Um projeto de doutoramento do músico Rodrigo Pires de Lima permite “traduzir” partituras para pessoas cegas, utilizando um sistema eletrónico com sons que as situa na obra. Estudante no Minnesota, o saxofonista de 36 anos desenvolveu um projeto que integra tecnologia já existente e a combina com ecolocalização — capacidade biológica de localização através de sons —, permitindo a um músico cego tocar ao vivo sem recurso a partitura em braille, usando antes um auricular e emitindo um som que é, depois, reverberado para si mesmo.
A ideia surgiu em 2013, quando estudou em Estrasburgo e conheceu a pianista francesa Caroline Sablayrolles, “que é parcialmente cega”. No decurso dessa amizade, viu-a “preparar os concertos, cuidar dos filhos e usar lupas e outros gadgets para ler uma partitura”. “Pensei que tinha de haver uma forma mais fácil (...). Mais tarde, ao estudar no departamento de Terapia Musical da Universidade do Minnesota, desenvolvi no âmbito do doutoramento uma peça, começando a criar uma forma de tornar este processo mais célere”, conta Rodrigo Pires de Lima.
Fascinado pelos estudos de ecolocalização humana que, segundo as suas pesquisas, “nunca foram usados para música ou, até, comunicação” entre os seres humanos, aliou este conhecimento a um processo de “descodificação” através de sons e de uma interface electrónica, na qual teve apoio do técnico de som e guitarrista José Grossinho.
“Eletronicamente, o que acontece é que conseguimos que uma pessoa cega consiga ler uma partitura, mesmo que isto esteja feito para pessoas que nem têm de ser cegas, ou nem tenham de ser músicos, ao descodificarem a partitura utilizando a ecolocalização”, aponta Pires de Lima.

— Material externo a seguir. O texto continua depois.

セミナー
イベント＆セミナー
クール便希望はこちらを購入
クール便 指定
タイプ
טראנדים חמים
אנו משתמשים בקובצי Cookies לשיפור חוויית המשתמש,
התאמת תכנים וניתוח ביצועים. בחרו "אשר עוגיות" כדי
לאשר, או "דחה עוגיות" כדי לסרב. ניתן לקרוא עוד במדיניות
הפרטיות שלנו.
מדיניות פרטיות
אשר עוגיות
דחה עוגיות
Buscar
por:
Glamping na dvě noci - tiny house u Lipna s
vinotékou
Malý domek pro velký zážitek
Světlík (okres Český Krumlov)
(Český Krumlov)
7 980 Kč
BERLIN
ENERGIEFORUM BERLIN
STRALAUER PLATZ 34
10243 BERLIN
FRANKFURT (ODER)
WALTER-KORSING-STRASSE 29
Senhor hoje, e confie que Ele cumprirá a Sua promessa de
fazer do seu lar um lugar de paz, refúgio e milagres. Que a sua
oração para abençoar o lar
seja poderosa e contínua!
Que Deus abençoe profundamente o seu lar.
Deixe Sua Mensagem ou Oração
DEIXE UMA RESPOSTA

Um dispositivo com auriculares e um microfone permite ao músico utilizar “cliques com a boca” para receber um feedback que transforma os acordes, através da reverberação, num código estabelecido previamente. Na prática, permite a um músico não perder tempo a estudar uma partitura, ainda que o processo esteja ainda numa fase “muito embrionária”. Durante um concerto, os outros músicos utilizam também “um metrónomo nos ouvidos”.
A solução encontrada pelo músico português poupa o “dobro ou mais do tempo” de outros métodos, como o braille, que utiliza as mãos, necessárias também para tocar. E já foi testada, a 8 de março último, num concerto da sua banda, Electroville Jukebox. Nessa atuação, no Espaço criArte, em Carcavelos, a banda juntou-se a Rui Batista, músico com deficiência visual e diretor da Associação de Cegos e Amblíopes de Portugal (ACAPO), e a experiência “correu muito bem”, naquela que foi a estreia mundial da peça Daniela 3.0, de Rodrigo Pires de Lima, e a primeira utilizando este método.
“Rui Batista explicou-me que isto poderia ser, no futuro, uma ferramenta que permitisse orquestras mistas [com pessoas com e sem visão] e outras coisas “brutais” (...). Também pode ajudar a ultrapassar a dificuldade em ter coragem de abordar outros músicos para criar projetos, porque assim sentem dificuldades”, considera. Bernardo Pires de Lima defende a tese no Minnesota a 30 de abril e, entretanto, gostava de poder tocar com a pianista francesa Caroline Sablayrolles, para “fechar o ciclo”, mas não exclui a hipótese de continuar a desenvolver o projeto, desde que tenha “as condições necessárias”.
Reforçando que a ecolocalização tem “outras aplicações”, disse que pode permitir, num ponto “muito avançado”, o estudo de uma partitura de Beethoven “em qualquer lado”, em vez de estar em casa, a “parar, ler em braille, num processo extremamente lento e demorado”. “Para o estilo de música que faço, na onda de Portishead, por exemplo, o código tem cinco momentos, cinco “cliques”, cada um, um acorde. (...) Pode usar-se uma linguagem em que o sistema seja mais detalhado, mais complexo”, refere.
A aplicação do conceito poderá permitir “um uso na dança, descodificando movimentos em vez de notas”, incidindo a tese do saxofonista sobre a peça criada especificamente para ser tocada com este método, uma estreia mundial. “Gostava de explorar isto, porque ainda é muito embrionário. O diretor de música da Universidade disse-me que era giro ligar o GPS a este projeto, e isso tem potencialidades intermináveis. As pessoas [cegas] conseguiriam andar só a usar a boca [fazendo sons], nem precisariam de bengalas”, revela.